Assigned task – Work out how many lines in the data hold the string "hand". Reply with only that number.
□ □ □
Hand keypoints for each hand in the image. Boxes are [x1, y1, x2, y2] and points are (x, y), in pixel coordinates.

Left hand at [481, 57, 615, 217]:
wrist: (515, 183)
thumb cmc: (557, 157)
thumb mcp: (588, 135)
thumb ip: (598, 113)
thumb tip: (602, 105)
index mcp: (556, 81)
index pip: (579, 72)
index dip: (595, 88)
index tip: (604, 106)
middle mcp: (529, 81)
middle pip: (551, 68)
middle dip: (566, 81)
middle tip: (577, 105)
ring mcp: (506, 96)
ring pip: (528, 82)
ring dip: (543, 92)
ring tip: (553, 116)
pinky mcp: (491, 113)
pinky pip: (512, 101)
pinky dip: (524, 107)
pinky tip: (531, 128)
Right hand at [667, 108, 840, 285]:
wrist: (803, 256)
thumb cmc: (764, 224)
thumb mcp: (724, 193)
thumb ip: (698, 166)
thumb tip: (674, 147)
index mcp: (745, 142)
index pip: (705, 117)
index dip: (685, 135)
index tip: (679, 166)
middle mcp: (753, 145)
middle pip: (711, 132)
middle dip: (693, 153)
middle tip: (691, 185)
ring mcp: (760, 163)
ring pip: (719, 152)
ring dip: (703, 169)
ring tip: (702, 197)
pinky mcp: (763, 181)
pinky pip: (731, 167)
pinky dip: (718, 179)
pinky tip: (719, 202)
□ □ □
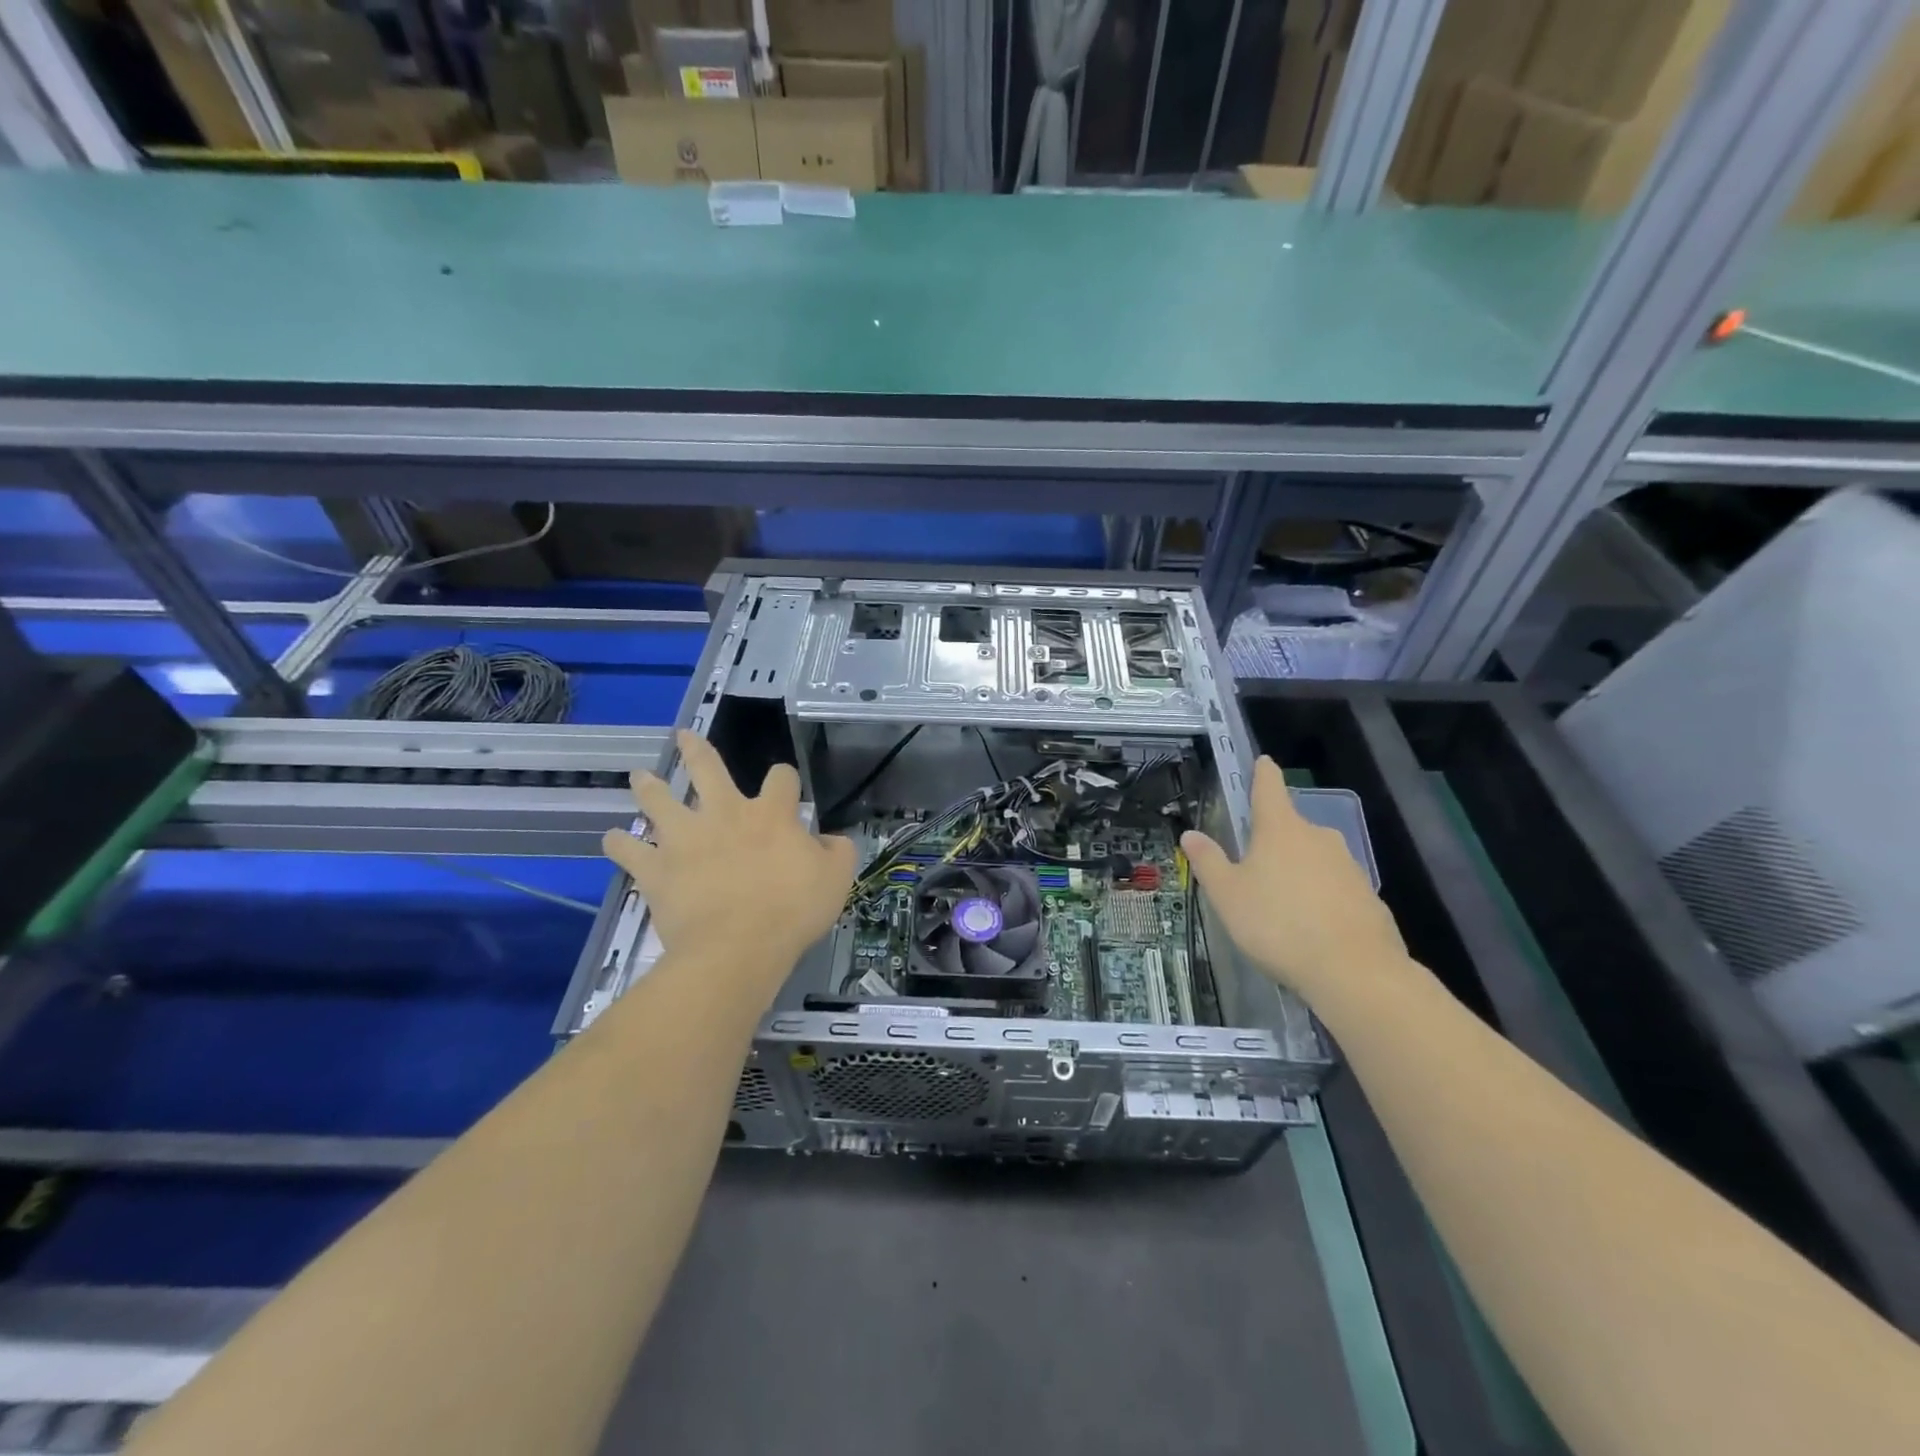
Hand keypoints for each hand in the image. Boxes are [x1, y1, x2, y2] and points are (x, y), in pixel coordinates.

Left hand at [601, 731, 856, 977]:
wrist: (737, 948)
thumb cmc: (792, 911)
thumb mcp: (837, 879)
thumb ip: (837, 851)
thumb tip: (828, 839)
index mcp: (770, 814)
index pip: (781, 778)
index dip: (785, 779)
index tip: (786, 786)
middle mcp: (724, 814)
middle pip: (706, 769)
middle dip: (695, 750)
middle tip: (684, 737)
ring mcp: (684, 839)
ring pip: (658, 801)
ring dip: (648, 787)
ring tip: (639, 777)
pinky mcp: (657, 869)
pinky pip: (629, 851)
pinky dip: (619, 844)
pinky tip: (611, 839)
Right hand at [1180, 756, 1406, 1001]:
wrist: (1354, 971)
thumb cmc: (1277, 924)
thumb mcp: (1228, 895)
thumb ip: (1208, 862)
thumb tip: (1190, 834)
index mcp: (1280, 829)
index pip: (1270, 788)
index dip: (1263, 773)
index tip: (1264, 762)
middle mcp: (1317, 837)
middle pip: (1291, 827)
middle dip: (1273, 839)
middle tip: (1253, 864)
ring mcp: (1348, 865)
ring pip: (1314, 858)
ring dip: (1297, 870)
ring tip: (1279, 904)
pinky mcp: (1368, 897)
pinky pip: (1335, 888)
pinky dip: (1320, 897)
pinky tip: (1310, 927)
□ □ □
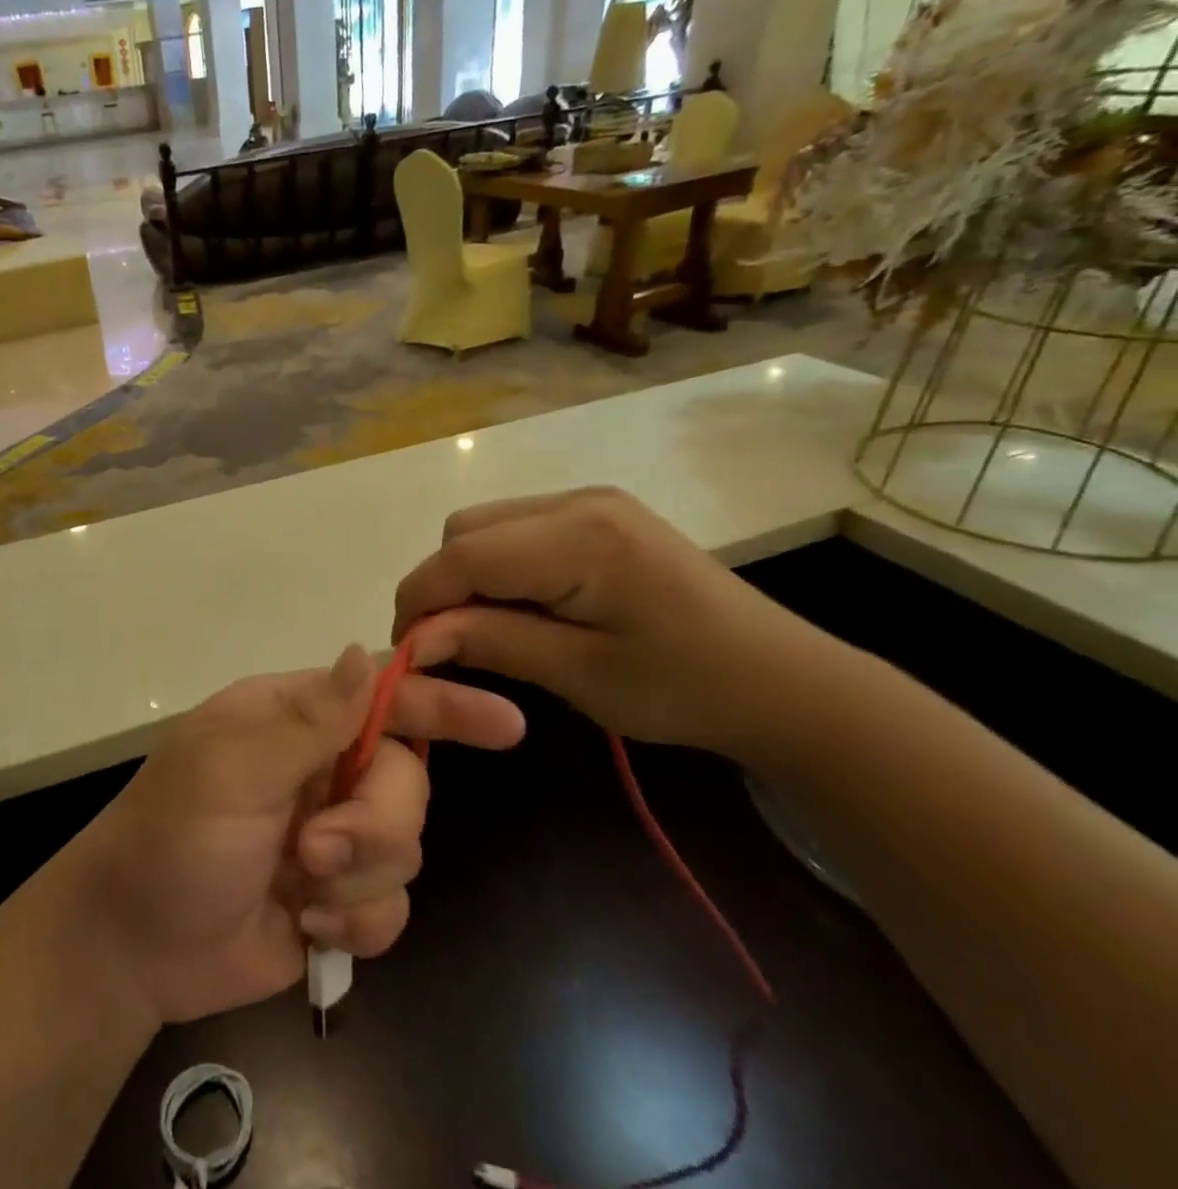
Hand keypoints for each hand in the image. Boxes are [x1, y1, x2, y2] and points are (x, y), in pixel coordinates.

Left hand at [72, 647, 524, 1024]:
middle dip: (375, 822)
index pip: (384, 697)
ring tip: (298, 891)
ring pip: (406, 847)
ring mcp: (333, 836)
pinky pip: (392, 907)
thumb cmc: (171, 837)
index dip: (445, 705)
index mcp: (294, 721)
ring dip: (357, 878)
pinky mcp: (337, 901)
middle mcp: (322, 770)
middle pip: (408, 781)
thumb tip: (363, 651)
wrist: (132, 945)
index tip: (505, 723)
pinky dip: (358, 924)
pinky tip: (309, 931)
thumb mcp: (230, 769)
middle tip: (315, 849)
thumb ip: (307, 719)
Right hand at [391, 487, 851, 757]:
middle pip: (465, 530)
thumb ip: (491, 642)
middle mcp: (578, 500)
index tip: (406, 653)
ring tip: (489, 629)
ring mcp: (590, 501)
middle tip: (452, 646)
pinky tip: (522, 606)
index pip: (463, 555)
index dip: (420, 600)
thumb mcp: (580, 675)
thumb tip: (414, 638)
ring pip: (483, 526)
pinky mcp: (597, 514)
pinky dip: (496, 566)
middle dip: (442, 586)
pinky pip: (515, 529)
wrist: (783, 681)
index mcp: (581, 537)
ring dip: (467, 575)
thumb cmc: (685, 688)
□ □ □
Answer below – 9